EXERCISE INSTRUCTIONS: Can you print the text under each item below line for line, with nothing changed, and leave the pictures out?

---

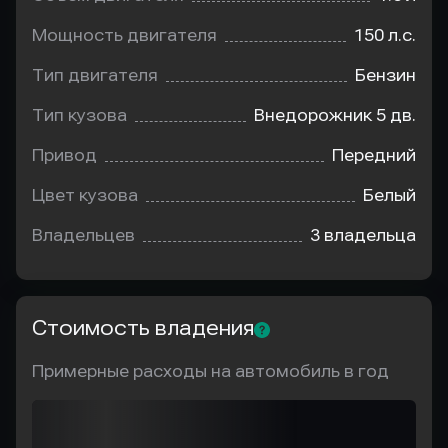
Мощность двигателя
150 л.с.
Тип двигателя
Бензин
Тип кузова
Внедорожник 5 дв.
Привод
Передний
Цвет кузова
Белый
Владельцев
3 владельца
Стоимость владения
Примерные расходы на автомобиль в год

---

FINISHED TASK:
Мощность двигателя
150 л.с.
Тип двигателя
Бензин
Тип кузова
Внедорожник 5 дв.
Привод
Передний
Цвет кузова
Белый
Владельцев
3 владельца
Стоимость владения
Примерные расходы на автомобиль в год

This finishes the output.